Yalçın AKDOĞAN
Kürt meselesi ve diğer birçok kronik mesele, ulus devlet inşa sürecinde geliştirilen paradigmanın bir tezahürüdür. Sistemden kaynaklanan bu sorunların siyasi boyutunu ‘inkarcı, ayrımcı, dışlayıcı’ anlayış oluşturmuştur. Kürtler, Çerkezler, Romanlar, Aleviler, Sosyalistler veya Sünni dindarlar gibi bir çok toplum kesimi bu süreçte inkarcı zihniyetin mağduru olmuş, kimlik sorunu yaşamıştır. AK Parti’nin inkarcı, asimilasyoncu anlayışı değiştirerek tüm toplum kesimlerine kucak açması, sorunun siyasi boyutunu çözüm yoluna koymuştur. AK Parti’nin açılım girişimi, demokratik çözüme dayanmaktadır. Bu noktada sorunun tarafları arasında yaşanan ayrışma giderek derinleşmektedir. Bu derinleşme, çözüm isteyen AK Parti ile sorunu üreten statüko arasında yaşandığı gibi, AK Parti’nin çözüm anlayışıyla BDP’nin çözüm anlayışı arasında da yaşanmaktadır. BDP, PKK’nın örgütsel hedeflerini çözüm projesi olarak dikte etmekte, Kürt milliyetçiliği ekseninde siyasi statü talep etmektedir. Özerklik, otonomi veya federalizm, Kürt meselesinin tek çözüm yolu olarak dayatılmaktadır. Öncelikle şunu vurgulamak gerekir: Bu tür projelerin ne kadar gerçekçi olduğu, Türkiye realitesine ne derece uygun olduğu işin bir yanıdır, Kürtlerin veya Türkiye toplumunun ne kadarının bunu olumlu karşılayacağı diğer bir yanıdır. Ama hepsinden önemlisi, bunu legal bir partinin demokratik yollarla gerçekleştirmeye çalışmak yerine terör örgütünün kanlı saldırılarıyla hayata geçirmeye çalışmasıdır. Demokrasi içinde her türlü aykırı düşünceye tahammül edilebilir, ancak bunun terör dayatmasıyla gündemde tutulması, apayrı bir tıkanıklık konusudur. Bu hususun Kürt meselesinin geldiği noktada kaçınılmaz gibi görülmesi ve normal bir durum gibi algılanması da ayrı bir yanlıştır. Kürt meselesinde çözümün özerklik meselesine indirgenmesi doğru değildir.

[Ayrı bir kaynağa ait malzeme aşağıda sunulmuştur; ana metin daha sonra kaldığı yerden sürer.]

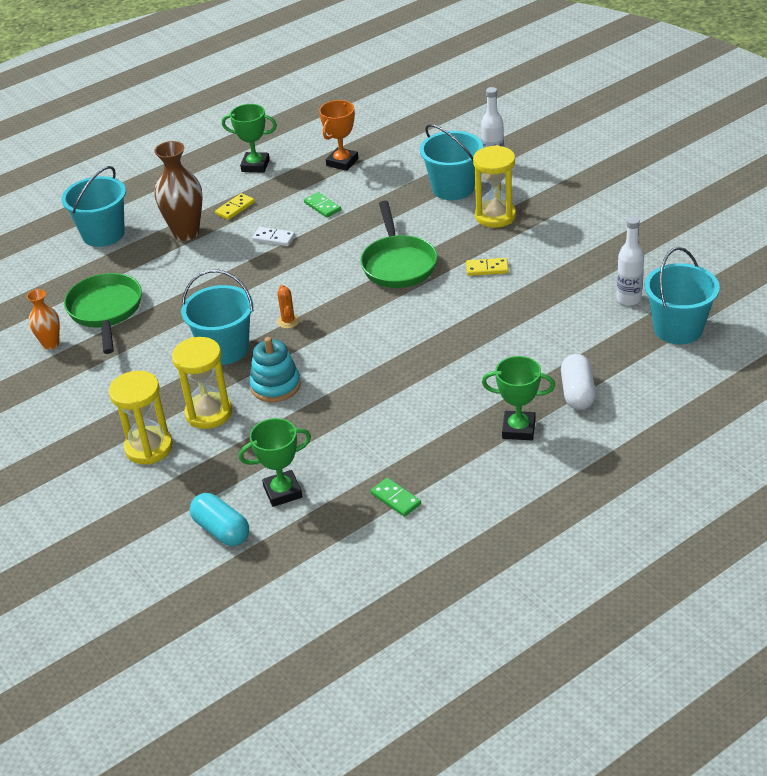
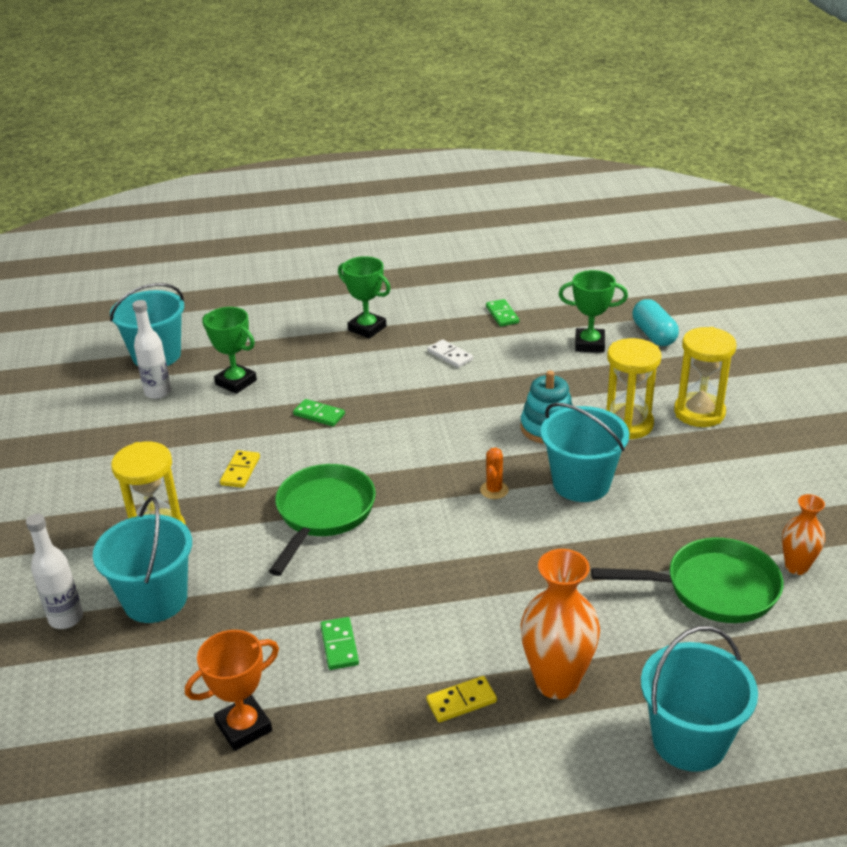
camera: 155 degrees left, 5 degrees down
green pan [64,273,142,354] -> green pan turned 105 degrees counterclockwise [591,538,783,623]
brown vase [154,141,203,241] -> orange vase [521,549,600,699]
green trophy [222,104,277,173] -> green trophy moved to [202,307,257,394]
white domino [252,227,295,246] -> white domino moved to [427,339,473,368]
yellow domino [466,258,509,276] -> yellow domino turned 75 degrees clockwise [220,450,260,488]
white capsule [561,354,596,410] -> none
none -> green domino [293,399,345,426]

BDP’nin gündeme taşıdığı demokratik özerklik projesi başlı başına büyük sorunlar üretebilecek bir içerik taşımaktadır. Bunun gerçekleşebilir olup olmaması kadar önemli husus, bunun terör yöntemiyle bir dayatmaya dönüşmesidir. Oysa biliyoruz ki, terör yöntemiyle bugüne kadar hiçbir hedefe ulaşılamamıştır. Sorunu derinleştirerek Türkiye’nin bölünme noktasına geldiği veya iç savaş çıkabileceği gibi korku senaryoları üzerinden sonuç almak mümkün değildir. Çünkü tarihi tecrübe bize gösteriyor ki, Türkiye toplumunun kabullenmeyeceği projeler hiçbir zaman kalıcı ve ulaşılabilir çözümler ortaya koyamazlar. Terör tehdidiyle bugüne kadar nasıl netice alınamadıysa çatışma ve iç karışıklık tehditleriyle de makul bir noktaya ulaşılamaz.
Abdullah Öcalan’ın basına yansıyan avukat görüşmelerine baktığımız zaman BDP’nin ve PKK’nın yanlış politikalarının Öcalan’ın bile sabrını taşırdığını anlıyoruz. Öcalan, BDP’yi ve PKK’yı hem kullandığı yöntemler, hem de üslup ve dil açısından uyarıyor. Öcalan’ın ‘anlaşılamamaktan’ şikayet etmesi çok manidardır.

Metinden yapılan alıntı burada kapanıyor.